▶ [Text provided]:
+-------+
AI-aided investigative report shines light on political contributions made by developers from Mississauga to Pickering
Published September 13, 2023 at 10:11 am
An investigative report using AI by Queen’s Park watchdog The Trillium on political contributions made by developer ‘super donors’ to municipal candidates found 41 candidates in the 2022 election were gifted cheques of at least $1,000 for their campaign, including most of the GTA mayors.
Mississauga’s Bonnie Crombie accepted $37,200 and Patrick Brown’s campaign in Brampton took in $36,000 from developers and their associates, while Pickering’s Kevin Ashe ($22,600) and Whitby’s Elizabeth Roy ($20,200) also said yes to developer donations.
The Trillium used Google Pinpoint, an AI-based research tool, to sift through the campaign finance returns for every municipality in the GTA to find where the candidates were receiving their contributions and then created a database from those numbers.
Their research discovered that a group of 14 developers spread their money across a wide net, with each contributing to multiple candidates. Political affiliation or leaning played a role in ‘earning’ a contribution but the developers did not appear to discriminate.
Roy, when reached by insauga, confirmed both her contribution to the Trillium story and that her campaign in 2022 – and every political race she has been involved in since 1997 – has been above board and followed the very specific Ontario election finance regulations.
“Campaigning for municipal office is an expensive undertaking,” she said. “Many candidates are not in a position to donate the maximum $25,000 to their own campaign and running for office shouldn’t be limited to those with financial means.”
Roy, who added that her campaign finances are public and available to view online, said the cost of campaigning has been cited as one of the “barriers” preventing women and people of limited means from entering politics.
“We should be cautious that we don’t create a climate that further discourages people from participating,” she said. “It comes down to the person you elect to represent you. Do you trust them to make decisions in the best interest of your community? Whitby residents have put their trust in me time after time and I never take that for granted.”
Ashe also defended his developer contributions when his office was contacted, noting that the donations “do not create any undue influence on my actions or decisions as a public official.”
The campaign finance rules are clear, he added, and outline exactly how much can be donated to help with advertising, canvassing, public events and outreach.
Or, as Trillium writer Jessica Smith Cross noted in her story, campaign volunteers “shouldn’t have to caffeinate themselves.”
Ashe, who took in $32,350 in developer donations in the 2018 election – 93 per cent of his total donations – said he is “deeply committed” to upholding the integrity of the democratic process. “I fully endorse the existing legal framework, which safeguards against any undue influence from campaign donations.”
Ashe was also one of five Pickering councillors who voted against creating a lobbyist registrar during the previous term of office.
+-------+
▶ [Data supplied]:
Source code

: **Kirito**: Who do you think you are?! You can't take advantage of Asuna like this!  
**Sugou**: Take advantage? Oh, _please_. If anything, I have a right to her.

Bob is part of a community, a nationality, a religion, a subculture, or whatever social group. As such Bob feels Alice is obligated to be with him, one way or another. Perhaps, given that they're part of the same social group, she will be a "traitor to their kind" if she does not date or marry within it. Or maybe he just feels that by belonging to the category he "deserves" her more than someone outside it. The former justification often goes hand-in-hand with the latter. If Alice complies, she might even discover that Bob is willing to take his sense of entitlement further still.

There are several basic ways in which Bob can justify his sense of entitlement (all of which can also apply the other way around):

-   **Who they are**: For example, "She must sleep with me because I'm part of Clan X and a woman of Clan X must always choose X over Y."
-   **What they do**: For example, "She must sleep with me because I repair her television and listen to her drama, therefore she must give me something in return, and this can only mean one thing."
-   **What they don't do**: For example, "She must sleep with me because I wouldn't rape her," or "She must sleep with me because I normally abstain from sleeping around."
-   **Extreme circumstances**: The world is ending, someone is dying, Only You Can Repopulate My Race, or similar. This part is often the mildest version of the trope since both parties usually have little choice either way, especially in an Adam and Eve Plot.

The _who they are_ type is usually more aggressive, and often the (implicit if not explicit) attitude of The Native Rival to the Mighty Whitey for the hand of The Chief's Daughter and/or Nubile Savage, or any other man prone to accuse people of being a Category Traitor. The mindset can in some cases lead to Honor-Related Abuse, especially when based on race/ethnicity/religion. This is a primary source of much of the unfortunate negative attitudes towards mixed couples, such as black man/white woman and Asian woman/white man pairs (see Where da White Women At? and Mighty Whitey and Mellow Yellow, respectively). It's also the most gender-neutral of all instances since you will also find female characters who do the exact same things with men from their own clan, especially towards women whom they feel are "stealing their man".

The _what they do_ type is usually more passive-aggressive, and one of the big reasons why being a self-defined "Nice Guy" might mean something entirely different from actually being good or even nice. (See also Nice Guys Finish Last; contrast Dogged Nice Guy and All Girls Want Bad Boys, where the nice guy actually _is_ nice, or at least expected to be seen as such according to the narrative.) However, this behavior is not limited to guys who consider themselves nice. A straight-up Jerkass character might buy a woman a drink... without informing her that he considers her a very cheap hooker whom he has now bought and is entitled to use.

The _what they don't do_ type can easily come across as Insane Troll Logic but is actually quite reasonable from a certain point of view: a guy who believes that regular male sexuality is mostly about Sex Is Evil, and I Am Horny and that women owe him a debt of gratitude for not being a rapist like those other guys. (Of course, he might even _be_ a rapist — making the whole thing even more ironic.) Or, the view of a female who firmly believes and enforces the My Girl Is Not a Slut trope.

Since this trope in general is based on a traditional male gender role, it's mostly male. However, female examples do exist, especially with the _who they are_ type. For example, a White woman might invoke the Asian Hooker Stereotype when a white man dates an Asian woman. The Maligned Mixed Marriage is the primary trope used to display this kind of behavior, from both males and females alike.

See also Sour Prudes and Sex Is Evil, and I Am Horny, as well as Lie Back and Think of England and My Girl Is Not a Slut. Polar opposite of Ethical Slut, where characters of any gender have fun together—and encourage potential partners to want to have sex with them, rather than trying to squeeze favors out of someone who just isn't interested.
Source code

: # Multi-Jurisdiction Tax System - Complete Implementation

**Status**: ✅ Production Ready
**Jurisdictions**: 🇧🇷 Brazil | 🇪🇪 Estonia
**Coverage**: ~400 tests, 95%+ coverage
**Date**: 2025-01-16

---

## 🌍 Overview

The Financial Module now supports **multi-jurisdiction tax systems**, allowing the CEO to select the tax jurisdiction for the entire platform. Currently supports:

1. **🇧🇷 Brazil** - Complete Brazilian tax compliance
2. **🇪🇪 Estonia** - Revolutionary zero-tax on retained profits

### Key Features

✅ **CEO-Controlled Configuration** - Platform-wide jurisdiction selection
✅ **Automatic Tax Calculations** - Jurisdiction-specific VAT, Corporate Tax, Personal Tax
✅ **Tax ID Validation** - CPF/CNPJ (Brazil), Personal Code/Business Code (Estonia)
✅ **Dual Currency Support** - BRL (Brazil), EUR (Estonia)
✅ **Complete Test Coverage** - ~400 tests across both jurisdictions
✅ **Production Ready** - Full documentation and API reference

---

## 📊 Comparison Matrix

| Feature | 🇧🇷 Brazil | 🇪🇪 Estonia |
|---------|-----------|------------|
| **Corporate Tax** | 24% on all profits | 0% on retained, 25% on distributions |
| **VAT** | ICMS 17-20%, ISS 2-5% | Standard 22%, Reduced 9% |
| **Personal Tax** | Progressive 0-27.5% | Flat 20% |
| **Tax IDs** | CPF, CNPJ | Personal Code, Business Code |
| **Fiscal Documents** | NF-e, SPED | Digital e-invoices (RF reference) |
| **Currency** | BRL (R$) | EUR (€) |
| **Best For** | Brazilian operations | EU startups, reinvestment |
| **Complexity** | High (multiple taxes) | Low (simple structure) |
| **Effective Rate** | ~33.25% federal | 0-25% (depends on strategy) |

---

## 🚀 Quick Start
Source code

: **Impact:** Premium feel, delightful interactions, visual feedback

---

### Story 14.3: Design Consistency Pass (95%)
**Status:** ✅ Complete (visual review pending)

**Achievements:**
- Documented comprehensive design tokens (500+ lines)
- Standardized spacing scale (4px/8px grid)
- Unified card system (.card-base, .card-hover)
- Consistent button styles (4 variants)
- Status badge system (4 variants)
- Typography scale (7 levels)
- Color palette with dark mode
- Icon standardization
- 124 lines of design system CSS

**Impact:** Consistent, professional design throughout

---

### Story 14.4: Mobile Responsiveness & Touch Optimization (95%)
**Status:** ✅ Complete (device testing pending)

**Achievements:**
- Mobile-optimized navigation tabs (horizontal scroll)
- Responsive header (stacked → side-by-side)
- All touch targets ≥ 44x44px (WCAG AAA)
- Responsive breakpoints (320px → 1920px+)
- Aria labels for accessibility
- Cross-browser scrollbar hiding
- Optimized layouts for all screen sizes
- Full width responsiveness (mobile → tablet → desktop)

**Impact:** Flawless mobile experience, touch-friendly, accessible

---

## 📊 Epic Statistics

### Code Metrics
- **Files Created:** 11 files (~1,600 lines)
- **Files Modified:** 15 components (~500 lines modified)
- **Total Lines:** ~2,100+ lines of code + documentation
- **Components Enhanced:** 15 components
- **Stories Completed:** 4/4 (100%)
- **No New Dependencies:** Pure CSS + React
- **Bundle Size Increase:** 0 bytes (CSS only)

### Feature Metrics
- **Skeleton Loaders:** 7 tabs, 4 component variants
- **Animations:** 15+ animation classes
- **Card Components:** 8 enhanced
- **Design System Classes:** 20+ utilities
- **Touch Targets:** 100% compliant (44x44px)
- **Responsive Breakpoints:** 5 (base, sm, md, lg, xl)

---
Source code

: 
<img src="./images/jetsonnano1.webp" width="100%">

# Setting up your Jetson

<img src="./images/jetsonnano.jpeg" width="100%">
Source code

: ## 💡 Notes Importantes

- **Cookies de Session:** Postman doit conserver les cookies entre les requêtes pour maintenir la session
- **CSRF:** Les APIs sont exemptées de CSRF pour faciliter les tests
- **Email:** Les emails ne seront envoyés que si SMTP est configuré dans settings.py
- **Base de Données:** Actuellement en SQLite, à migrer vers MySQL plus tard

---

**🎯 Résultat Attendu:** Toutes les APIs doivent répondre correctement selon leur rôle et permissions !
+-------+
▶ [Questions]:
• 1. Answer these questions using the article on developer donations:
(a) Which AI-based research tool did The Trillium use to go through the campaign finance returns?
(b) How many developers were in the group that spread its money across multiple candidates?
(c) How much did Kevin Ashe take in developer donations in the 2018 election?
• 2. From the article on developer donations, reproduce the passage starting with "The Trillium used" and going on through "appear to discriminate.".

▶ [Replies]:
• 1.
(a) Google Pinpoint
(b) 14
(c) $32,350

• 2.
The Trillium used Google Pinpoint, an AI-based research tool, to sift through the campaign finance returns for every municipality in the GTA to find where the candidates were receiving their contributions and then created a database from those numbers.
Their research discovered that a group of 14 developers spread their money across a wide net, with each contributing to multiple candidates. Political affiliation or leaning played a role in ‘earning’ a contribution but the developers did not appear to discriminate.